La douleur. La plupart d'entre nous tente de mener
sa vie en évitant tant que possible le concept, que ce soit au niveau physique
ou émotionnel. Nous sommes habitués depuis notre enfance à percevoir la douleur
comme un signal d'alarme qui nous supplie de nous éloigner de sa source.
Cependant, certaines personnes cherchent plutôt à l'expérimenter, à s'exposer à
divers supplices afin d'explorer les limites de leur corps, que ce soit dans le
cadre d’une recherche spirituelle ou pour nous divertir : il s’agit des
fakirs. Pour tous ceux qui ont grandi avec Tintin, l'image typique du fakir est
celui d'un barbu vêtu uniquement d'un pagne et d'un turban couché sur un lit
de clous. Mais au-delà de cette représentation, qu'est-ce qu'un fakir au juste?

[Données]

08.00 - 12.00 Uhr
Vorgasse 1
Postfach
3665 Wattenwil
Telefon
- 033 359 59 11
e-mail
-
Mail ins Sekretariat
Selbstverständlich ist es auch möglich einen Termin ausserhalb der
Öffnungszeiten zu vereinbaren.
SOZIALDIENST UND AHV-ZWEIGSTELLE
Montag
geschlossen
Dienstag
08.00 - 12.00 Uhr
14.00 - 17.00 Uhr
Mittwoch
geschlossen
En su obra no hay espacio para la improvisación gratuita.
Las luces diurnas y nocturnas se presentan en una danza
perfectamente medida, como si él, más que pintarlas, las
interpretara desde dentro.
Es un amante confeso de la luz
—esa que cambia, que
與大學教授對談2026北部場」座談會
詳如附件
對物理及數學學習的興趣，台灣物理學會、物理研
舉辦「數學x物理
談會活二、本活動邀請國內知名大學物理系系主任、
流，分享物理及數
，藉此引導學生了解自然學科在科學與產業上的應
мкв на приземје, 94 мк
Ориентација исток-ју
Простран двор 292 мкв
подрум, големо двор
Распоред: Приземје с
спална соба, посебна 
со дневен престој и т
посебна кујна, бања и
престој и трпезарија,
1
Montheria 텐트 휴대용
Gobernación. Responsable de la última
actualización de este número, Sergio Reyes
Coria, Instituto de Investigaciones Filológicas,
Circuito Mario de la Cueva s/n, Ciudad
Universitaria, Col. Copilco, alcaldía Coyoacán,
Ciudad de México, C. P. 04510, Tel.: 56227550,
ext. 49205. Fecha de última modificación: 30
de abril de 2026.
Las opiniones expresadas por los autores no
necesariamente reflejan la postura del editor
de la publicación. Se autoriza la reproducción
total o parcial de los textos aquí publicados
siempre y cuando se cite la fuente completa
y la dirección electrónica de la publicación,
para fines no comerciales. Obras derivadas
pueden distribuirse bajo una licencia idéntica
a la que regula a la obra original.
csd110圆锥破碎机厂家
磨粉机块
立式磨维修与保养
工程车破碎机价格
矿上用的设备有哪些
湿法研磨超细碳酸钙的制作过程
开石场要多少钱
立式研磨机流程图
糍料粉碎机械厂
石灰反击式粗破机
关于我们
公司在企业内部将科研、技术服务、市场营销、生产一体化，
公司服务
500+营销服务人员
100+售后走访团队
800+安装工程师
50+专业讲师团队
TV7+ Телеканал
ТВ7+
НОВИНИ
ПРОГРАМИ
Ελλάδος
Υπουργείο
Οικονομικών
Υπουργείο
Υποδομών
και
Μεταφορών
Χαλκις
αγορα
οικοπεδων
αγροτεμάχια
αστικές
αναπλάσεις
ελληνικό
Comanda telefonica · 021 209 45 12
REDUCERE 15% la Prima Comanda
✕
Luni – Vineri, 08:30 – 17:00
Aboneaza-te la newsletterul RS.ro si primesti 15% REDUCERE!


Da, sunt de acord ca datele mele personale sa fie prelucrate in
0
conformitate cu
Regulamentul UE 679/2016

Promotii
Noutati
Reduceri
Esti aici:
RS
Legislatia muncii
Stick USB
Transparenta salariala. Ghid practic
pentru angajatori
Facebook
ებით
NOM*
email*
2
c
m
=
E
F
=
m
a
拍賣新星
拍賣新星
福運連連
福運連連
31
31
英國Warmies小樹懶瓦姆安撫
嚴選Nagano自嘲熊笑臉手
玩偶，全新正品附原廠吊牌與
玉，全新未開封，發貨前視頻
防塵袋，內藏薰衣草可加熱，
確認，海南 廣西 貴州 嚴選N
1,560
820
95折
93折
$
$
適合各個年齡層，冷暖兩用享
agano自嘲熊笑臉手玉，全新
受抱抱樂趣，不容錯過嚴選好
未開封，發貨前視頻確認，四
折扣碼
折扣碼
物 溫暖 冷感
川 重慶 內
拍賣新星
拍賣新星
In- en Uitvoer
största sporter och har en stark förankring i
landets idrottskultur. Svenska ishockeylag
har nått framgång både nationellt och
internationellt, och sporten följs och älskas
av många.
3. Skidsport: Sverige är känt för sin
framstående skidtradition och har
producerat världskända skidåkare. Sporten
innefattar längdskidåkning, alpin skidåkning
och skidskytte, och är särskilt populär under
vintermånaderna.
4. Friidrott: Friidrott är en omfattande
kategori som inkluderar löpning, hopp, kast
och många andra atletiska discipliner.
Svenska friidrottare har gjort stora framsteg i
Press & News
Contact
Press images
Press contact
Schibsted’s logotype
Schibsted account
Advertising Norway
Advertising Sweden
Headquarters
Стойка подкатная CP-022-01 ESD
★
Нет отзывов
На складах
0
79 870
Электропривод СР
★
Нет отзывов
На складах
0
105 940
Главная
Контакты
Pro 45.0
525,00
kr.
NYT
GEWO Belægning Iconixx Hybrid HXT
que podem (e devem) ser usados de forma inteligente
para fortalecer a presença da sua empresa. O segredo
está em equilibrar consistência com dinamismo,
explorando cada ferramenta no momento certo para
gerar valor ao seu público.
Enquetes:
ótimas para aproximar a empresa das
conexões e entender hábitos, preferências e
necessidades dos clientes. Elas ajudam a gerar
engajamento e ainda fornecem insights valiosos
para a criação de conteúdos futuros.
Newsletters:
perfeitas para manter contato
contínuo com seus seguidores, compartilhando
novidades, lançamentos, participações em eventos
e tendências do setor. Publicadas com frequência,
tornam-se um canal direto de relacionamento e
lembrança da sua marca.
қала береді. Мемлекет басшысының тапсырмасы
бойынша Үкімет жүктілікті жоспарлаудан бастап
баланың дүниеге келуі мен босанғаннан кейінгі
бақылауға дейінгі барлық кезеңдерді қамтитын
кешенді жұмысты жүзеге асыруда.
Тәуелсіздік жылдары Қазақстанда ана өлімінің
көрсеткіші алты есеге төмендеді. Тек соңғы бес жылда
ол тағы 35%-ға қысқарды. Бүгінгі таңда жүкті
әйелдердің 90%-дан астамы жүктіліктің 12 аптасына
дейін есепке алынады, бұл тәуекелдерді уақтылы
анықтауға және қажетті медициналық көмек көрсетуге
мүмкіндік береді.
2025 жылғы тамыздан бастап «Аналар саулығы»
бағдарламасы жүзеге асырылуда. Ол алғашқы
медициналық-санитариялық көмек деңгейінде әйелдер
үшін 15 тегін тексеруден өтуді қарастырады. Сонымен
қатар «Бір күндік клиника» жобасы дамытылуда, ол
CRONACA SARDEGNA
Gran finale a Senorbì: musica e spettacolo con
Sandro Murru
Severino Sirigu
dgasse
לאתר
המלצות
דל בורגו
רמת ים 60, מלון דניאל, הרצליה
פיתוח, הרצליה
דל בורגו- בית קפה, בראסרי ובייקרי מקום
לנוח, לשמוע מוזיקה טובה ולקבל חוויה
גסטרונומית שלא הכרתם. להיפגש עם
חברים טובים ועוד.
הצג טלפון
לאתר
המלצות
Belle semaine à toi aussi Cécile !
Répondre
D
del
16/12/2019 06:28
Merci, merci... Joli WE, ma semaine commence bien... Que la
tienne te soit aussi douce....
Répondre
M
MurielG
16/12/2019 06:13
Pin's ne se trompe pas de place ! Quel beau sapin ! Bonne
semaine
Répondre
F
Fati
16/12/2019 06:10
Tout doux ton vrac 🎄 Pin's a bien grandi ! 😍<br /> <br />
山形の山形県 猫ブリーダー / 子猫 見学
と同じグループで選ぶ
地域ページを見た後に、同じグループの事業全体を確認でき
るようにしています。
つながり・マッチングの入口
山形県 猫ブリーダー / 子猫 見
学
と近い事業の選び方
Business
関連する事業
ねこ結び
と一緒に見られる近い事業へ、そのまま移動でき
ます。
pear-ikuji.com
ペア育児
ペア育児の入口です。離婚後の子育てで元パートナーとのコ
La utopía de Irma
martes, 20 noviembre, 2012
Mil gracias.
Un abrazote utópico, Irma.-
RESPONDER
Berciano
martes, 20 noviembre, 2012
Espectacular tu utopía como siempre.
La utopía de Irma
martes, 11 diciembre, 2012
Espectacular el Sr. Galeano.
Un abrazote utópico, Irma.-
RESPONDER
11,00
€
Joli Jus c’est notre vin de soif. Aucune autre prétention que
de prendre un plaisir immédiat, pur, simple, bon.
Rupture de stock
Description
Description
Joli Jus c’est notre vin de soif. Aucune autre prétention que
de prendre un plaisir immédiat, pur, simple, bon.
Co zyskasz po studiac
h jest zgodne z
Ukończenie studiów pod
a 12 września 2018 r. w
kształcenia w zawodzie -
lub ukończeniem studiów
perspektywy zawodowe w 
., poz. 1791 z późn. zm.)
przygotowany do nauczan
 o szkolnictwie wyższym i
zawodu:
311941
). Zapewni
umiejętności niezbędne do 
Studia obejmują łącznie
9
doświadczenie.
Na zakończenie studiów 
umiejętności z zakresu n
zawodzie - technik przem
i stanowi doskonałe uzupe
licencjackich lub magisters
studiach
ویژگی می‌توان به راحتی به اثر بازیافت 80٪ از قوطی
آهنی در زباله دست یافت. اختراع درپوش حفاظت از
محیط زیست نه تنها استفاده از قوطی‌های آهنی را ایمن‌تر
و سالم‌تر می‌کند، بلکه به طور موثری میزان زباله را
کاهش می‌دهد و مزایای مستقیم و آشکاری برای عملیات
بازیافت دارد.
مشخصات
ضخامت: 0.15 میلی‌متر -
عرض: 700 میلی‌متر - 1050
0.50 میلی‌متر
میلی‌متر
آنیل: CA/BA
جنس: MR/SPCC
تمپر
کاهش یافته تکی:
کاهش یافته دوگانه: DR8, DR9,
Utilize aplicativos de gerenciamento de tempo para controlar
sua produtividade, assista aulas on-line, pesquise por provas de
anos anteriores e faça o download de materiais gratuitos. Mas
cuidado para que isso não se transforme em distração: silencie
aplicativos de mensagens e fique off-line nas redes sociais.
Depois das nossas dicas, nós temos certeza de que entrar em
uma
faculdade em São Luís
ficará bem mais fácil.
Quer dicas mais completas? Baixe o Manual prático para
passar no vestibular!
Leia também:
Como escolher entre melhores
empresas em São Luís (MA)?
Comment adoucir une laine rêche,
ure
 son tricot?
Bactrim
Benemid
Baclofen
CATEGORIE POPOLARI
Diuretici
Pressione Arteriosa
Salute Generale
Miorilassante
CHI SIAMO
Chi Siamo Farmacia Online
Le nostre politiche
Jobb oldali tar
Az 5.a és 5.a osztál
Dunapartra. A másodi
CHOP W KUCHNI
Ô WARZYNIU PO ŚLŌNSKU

_Questions sur le document_.
**a)** Recopiez fidèlement le passage du texte sur les fakirs qui commence aux mots « Cependant, certaines personnes » et s'arrête après les mots « fakir au juste? ».
**b)** Répondez brièvement à ces questions sur le texte consacré aux fakirs :
(i) Depuis quand sommes-nous habitués à percevoir la douleur comme un signal d'alarme ?
(ii) Dans quels deux cadres certaines personnes s'exposent-elles à divers supplices ?
(iii) Sur quoi est couché le fakir dans son image typique ?

_Réponses par question_.
**a)**
Cependant, certaines personnes cherchent plutôt à l'expérimenter, à s'exposer à
divers supplices afin d'explorer les limites de leur corps, que ce soit dans le
cadre d’une recherche spirituelle ou pour nous divertir : il s’agit des
fakirs. Pour tous ceux qui ont grandi avec Tintin, l'image typique du fakir est
celui d'un barbu vêtu uniquement d'un pagne et d'un turban couché sur un lit
de clous. Mais au-delà de cette représentation, qu'est-ce qu'un fakir au juste?

**b)**
(i) Depuis notre enfance.
(ii) Dans le cadre d'une recherche spirituelle ou pour nous divertir.
(iii) Sur un lit de clous.